**ACTION ITEM**
Where a line of the data holds the word "front", copy that line.

[Stored data]
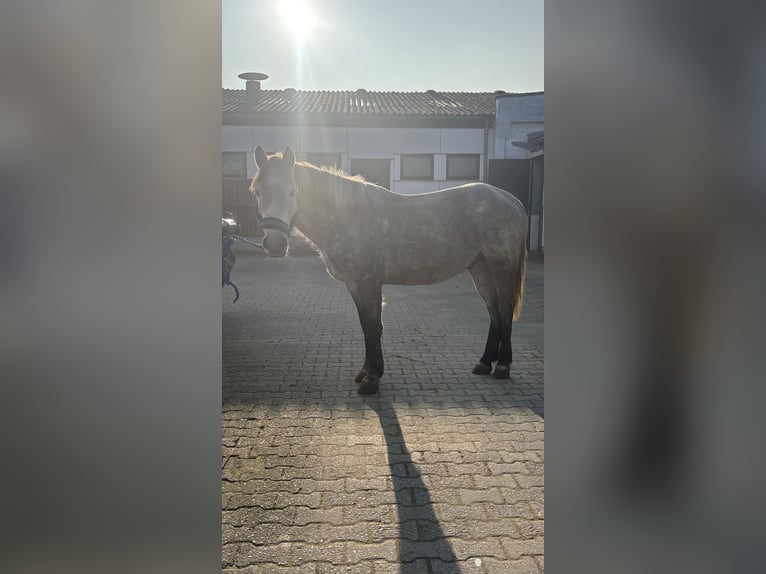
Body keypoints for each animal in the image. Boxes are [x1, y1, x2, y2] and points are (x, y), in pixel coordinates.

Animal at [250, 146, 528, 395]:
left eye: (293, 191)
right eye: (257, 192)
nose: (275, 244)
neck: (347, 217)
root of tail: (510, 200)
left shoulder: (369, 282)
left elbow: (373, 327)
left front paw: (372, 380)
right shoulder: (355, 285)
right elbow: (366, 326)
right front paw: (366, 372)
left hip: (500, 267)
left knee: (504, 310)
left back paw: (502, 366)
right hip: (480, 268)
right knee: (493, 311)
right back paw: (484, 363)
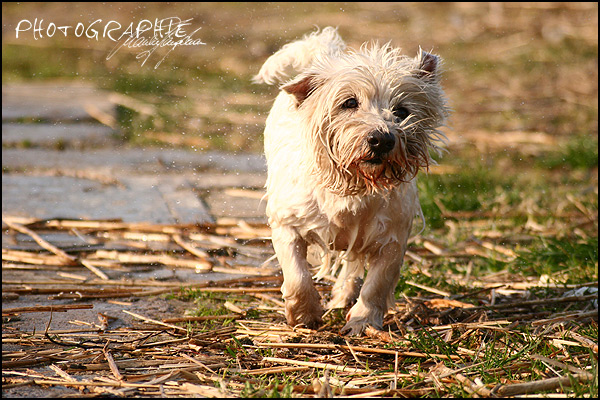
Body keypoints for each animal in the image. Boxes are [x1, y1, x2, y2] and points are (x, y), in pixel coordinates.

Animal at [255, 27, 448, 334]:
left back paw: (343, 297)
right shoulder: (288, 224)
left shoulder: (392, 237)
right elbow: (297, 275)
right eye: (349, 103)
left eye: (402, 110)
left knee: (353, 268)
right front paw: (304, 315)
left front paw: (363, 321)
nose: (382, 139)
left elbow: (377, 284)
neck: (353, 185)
==
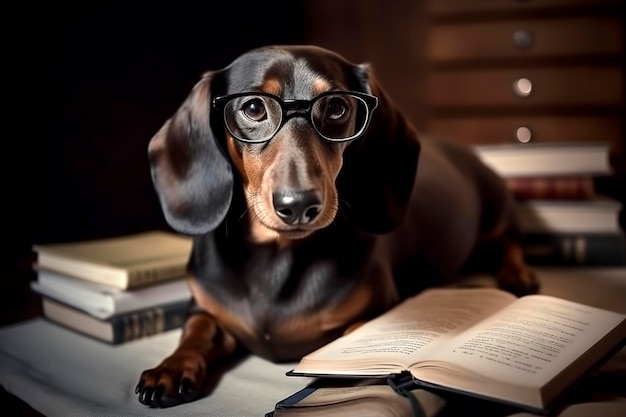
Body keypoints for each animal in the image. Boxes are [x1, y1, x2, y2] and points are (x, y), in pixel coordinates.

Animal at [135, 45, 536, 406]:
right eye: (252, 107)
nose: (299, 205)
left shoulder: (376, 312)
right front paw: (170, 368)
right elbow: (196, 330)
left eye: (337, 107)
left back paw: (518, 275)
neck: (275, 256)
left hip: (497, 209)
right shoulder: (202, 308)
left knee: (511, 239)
==
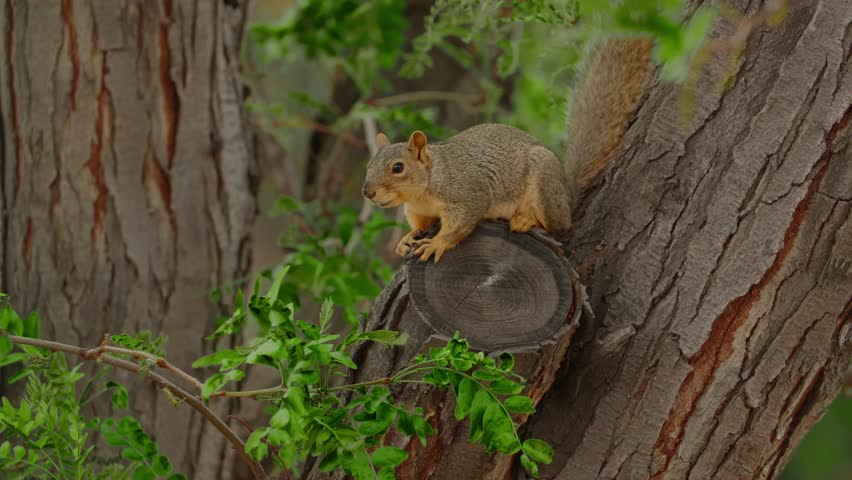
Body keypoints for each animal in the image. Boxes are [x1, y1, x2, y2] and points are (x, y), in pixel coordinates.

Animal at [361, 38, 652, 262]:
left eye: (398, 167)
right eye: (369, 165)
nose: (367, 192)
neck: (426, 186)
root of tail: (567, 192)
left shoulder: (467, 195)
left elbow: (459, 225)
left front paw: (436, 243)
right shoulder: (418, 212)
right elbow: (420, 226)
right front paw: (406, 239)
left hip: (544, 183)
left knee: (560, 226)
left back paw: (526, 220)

**SOLUTION FOR THIS PROBLEM**
left front paw: (372, 380)
right front paw: (366, 372)
right front paw: (304, 315)
left front paw: (363, 321)
right front paw: (170, 368)
left front paw: (436, 243)
right front paw: (406, 239)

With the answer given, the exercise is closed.